The latest Samsung patent shows a Galaxy smartphone with a round notch and three displays.
Samsung patents smartphone with square main display, two round sub-displays
Two round sub-displays, or round screens, are at the top and bottom of the main display. A square display sits in the middle, called the main display. The main display is the largest of the three. Essentially, the display is “squircular,” a combination of “square” and “circular.” While the top and bottom are “squircular,” a standard square display sits in the middle.
As is the case with all smartphones, the main display and top and bottom sub-displays are all touch-based. Icons align the top of the device and can live on the bottom sub-display as well. The round sub-displays are not just a pretty aesthetic. Users will be able to “circle” through icons as well. Icons travel from app page to app page so that users need not return to the home page to locate them. The round display and the “circling” through apps bring software and hardware together in an ideal way. Many Android OEMs focus on hardware design, but few focus on how software and hardware work together and reinforce each other.
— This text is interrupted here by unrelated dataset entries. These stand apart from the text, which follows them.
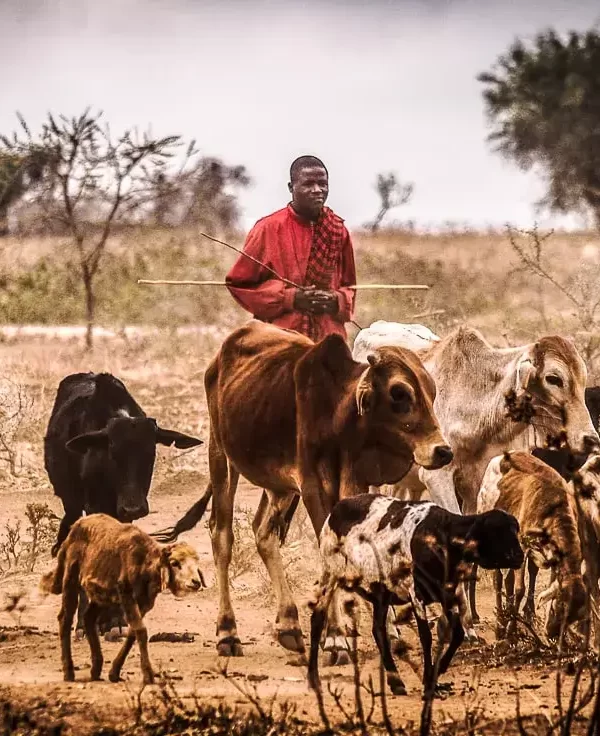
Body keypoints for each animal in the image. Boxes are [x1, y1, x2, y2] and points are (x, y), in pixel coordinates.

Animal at [40, 512, 204, 684]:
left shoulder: (145, 602)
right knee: (65, 618)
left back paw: (96, 669)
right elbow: (141, 630)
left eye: (196, 562)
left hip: (102, 592)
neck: (144, 562)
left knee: (89, 617)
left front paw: (114, 672)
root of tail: (74, 527)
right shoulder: (127, 595)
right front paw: (148, 674)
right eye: (175, 563)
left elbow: (133, 632)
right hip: (70, 578)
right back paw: (69, 672)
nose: (196, 582)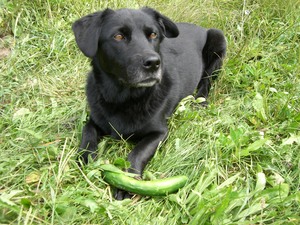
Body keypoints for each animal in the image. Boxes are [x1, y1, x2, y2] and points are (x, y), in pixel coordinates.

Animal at [72, 6, 225, 199]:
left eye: (153, 34)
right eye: (118, 36)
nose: (153, 63)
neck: (124, 99)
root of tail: (200, 27)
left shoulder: (159, 132)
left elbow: (137, 153)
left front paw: (127, 181)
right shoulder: (95, 119)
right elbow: (87, 131)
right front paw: (87, 157)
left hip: (218, 40)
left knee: (207, 80)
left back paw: (200, 101)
Samsung creates Galaxy smartphone with round notch, tackles notch design problem
In patenting this new futuristic smartphone, the Android OEM creates the round notch, a new perspective on notch design. Most Android OEMs concern themselves with either the typical “bar” notch or the “waterdrop” notch. The waterdrop notch is a unique notch shape and take, but it doesn’t leave room for much except the selfie camera atop the phone. A bar notch isn’t necessarily bad, but it demands too much space and often sticks out like an eyesore (cue Samsung’s Galaxy Fold with its awkward bar notch at the top right of the tablet display).
The round notch is a new notch shape that, in this case, would fit the “circling through” of apps (software). Hardware and software combine to create an experience that is not only intuitive but eliminates the typical notch eyesore designs. Since the camera would fit in the round notch, it wouldn’t stick out like the current notch designs of most Android OEMs.
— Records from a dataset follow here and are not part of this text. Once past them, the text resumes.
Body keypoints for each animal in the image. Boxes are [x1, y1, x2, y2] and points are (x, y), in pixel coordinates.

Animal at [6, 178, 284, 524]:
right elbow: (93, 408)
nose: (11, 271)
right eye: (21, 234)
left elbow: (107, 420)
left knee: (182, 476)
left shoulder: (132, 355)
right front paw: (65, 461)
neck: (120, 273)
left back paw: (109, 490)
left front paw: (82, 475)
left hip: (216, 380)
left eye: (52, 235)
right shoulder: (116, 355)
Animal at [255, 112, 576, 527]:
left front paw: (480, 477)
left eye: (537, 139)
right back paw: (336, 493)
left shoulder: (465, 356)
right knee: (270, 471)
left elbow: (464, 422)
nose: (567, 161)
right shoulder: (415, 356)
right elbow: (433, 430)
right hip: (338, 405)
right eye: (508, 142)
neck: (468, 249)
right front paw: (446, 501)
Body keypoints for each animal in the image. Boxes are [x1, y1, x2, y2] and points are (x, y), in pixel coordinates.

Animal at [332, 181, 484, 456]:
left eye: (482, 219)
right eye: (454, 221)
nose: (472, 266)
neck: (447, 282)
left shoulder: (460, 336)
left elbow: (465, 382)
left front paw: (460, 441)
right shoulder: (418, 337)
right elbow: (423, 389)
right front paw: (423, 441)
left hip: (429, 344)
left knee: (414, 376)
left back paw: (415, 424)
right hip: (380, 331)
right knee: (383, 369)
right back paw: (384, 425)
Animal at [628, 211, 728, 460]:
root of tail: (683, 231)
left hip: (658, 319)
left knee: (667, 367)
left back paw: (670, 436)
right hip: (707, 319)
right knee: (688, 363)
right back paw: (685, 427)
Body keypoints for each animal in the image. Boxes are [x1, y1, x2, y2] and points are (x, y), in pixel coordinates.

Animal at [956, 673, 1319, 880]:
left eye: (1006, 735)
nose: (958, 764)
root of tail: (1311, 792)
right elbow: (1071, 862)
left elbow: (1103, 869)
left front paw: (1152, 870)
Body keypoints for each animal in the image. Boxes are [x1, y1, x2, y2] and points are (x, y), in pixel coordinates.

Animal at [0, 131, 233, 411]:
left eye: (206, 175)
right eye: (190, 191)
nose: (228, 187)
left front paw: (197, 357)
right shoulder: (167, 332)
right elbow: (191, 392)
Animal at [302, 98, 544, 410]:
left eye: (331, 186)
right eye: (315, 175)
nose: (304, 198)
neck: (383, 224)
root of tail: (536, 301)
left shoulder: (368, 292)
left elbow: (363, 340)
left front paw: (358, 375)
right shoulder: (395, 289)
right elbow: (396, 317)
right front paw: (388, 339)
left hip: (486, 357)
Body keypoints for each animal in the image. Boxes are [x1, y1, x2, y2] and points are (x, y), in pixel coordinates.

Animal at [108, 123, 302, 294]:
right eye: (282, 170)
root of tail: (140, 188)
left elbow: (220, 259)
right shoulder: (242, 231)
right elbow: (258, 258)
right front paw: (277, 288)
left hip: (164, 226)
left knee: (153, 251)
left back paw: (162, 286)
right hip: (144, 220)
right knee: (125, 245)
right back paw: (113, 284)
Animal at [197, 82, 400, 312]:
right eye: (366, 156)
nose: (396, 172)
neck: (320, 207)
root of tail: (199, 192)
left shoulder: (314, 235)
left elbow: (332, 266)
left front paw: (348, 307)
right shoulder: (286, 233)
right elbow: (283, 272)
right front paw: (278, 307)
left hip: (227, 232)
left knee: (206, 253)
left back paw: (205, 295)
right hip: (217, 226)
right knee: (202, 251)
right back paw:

Between the round notch and the circling through apps, users would come to expect a “circular” top and bottom display and would hardly notice the notch. In the patent, one can see the round notch is thinner than the typical notch designs. And the round notch leaves room to store more cameras and sensors than the waterdrop notch.
Round Notch: Samsung continues to rethink the notch
From Samsung patents over the last several months, it’s obvious that Android’s largest OEM is thinking about the notch — constantly. And there’s good reason for that. With notches being a necessary hardware evil for a greater (mobile) good, their integration into smartphone design is essential for the future of the smartphone market.
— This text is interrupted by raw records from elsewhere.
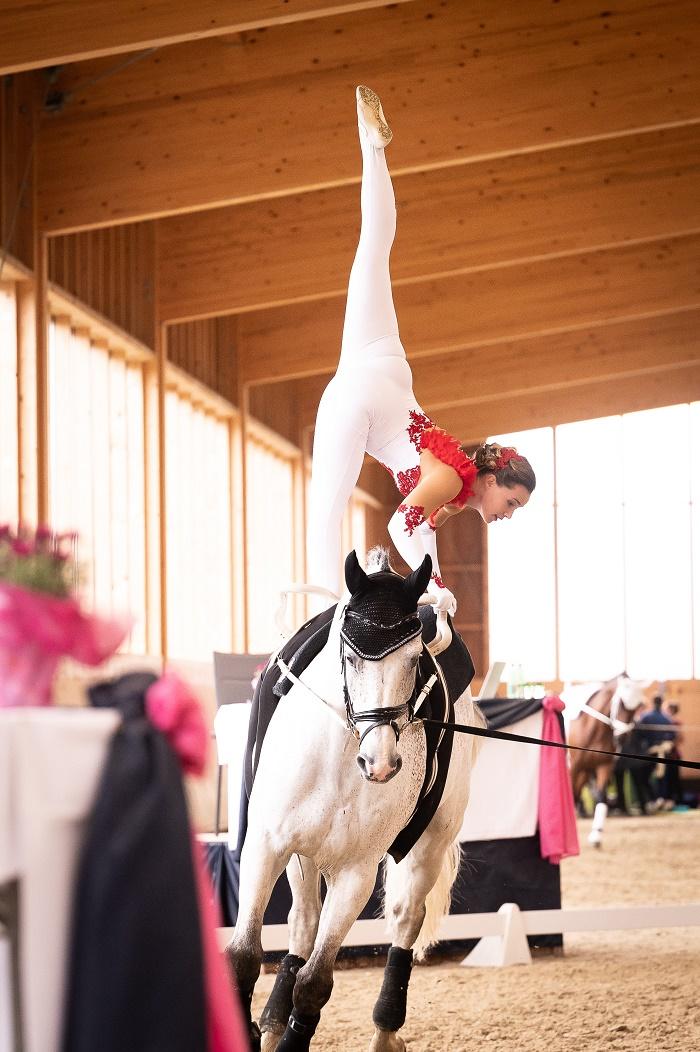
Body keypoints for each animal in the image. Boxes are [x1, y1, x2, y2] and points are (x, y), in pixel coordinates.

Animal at [226, 551, 484, 1052]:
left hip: (431, 841)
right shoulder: (266, 847)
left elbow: (315, 984)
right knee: (303, 921)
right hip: (300, 855)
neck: (339, 757)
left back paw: (385, 1029)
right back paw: (271, 1020)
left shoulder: (355, 872)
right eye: (349, 656)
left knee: (406, 919)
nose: (379, 763)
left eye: (414, 660)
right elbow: (245, 956)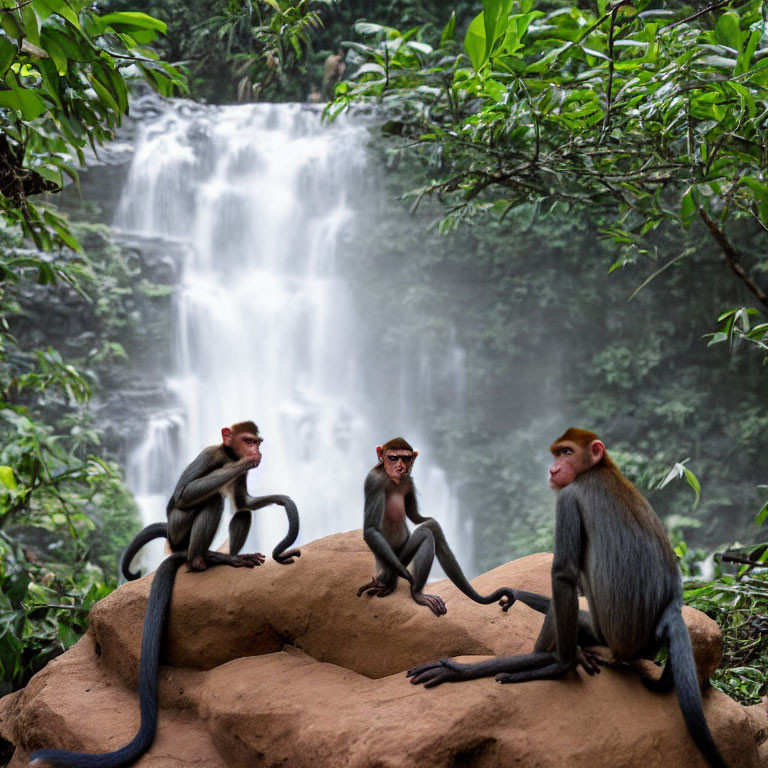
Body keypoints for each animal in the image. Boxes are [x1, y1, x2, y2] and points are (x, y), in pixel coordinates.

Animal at [356, 438, 532, 616]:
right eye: (392, 457)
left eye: (405, 458)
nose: (400, 466)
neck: (392, 479)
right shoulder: (374, 481)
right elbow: (371, 528)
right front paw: (406, 575)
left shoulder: (408, 481)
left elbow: (417, 517)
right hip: (387, 566)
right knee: (425, 535)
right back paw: (415, 592)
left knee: (430, 530)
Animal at [408, 428, 728, 764]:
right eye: (557, 454)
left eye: (567, 453)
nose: (553, 469)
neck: (602, 469)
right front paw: (513, 594)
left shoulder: (569, 498)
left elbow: (562, 575)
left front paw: (554, 665)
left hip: (605, 639)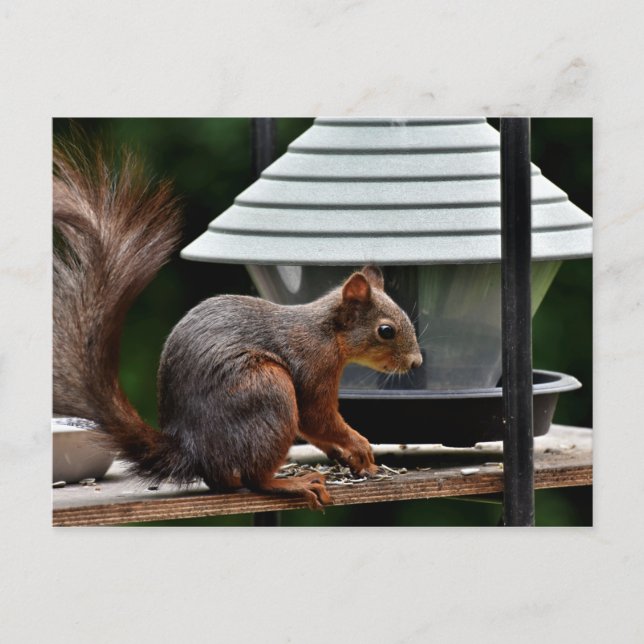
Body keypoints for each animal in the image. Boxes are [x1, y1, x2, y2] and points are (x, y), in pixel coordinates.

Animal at [53, 136, 423, 510]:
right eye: (386, 331)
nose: (415, 362)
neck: (328, 333)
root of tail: (196, 452)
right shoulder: (312, 366)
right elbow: (315, 417)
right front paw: (359, 445)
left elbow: (312, 429)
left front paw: (348, 456)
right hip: (268, 391)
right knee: (255, 478)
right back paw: (291, 482)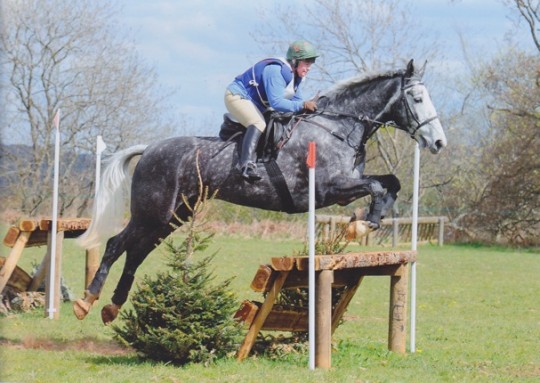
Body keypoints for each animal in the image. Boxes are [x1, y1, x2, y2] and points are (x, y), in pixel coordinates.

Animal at [75, 60, 448, 324]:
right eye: (417, 98)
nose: (438, 143)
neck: (338, 126)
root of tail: (150, 148)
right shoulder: (329, 188)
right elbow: (376, 185)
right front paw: (362, 224)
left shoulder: (344, 186)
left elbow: (389, 183)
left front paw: (368, 221)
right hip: (153, 211)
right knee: (117, 244)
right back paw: (87, 301)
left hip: (173, 215)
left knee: (137, 252)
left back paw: (112, 307)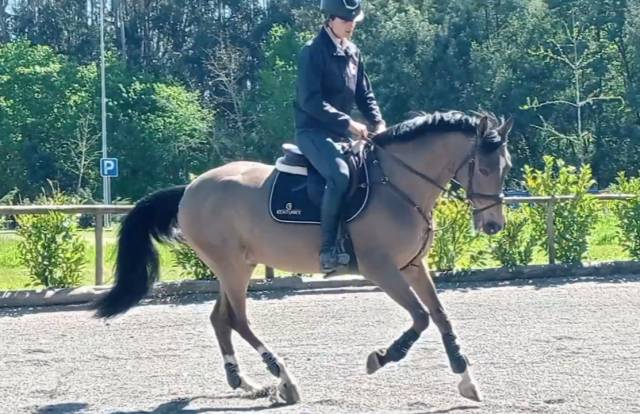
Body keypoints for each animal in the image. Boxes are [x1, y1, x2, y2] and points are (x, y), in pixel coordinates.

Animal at [93, 110, 513, 404]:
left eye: (505, 167)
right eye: (483, 167)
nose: (493, 225)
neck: (398, 184)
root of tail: (191, 188)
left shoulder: (412, 265)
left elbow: (440, 316)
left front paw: (466, 379)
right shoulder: (381, 268)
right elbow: (421, 318)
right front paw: (380, 357)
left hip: (236, 266)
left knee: (220, 319)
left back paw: (245, 382)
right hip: (231, 267)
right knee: (239, 320)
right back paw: (284, 380)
Samsung has thought about the notch a bit. The notch on the Galaxy Fold is an eyesore. And yet, Samsung has other notch designs apart from the bar notch of the Fold. The company labels its notch designs “Infinity-O,” “Infinity-U,” and “Infinity-V.” The Infinity-O design refers to the punch-hole camera, bearing an “O” shape, at the top of the phone screen. The Infinity-U design is a notch bearing a “U” shape. Infinity-U design comes on the Galaxy A30, A50, and A70. The Infinity-V design is a notch with a “V” shape to it. The Infinity-V design comes on the Galaxy A10, M20, and A20s.
These notch cutouts show Samsung’s desire to make the notch part of a gorgeous phone aesthetic, rather than tolerate a hideous notch for tolerance’s sake.
Some will look back and say that Samsung invests too much time into the notch, but, if practice makes perfect, rethinking the notch is the only way to redesign the notch. The notch may never be perfect, but Samsung’s newest round notch is as close as it has come so far.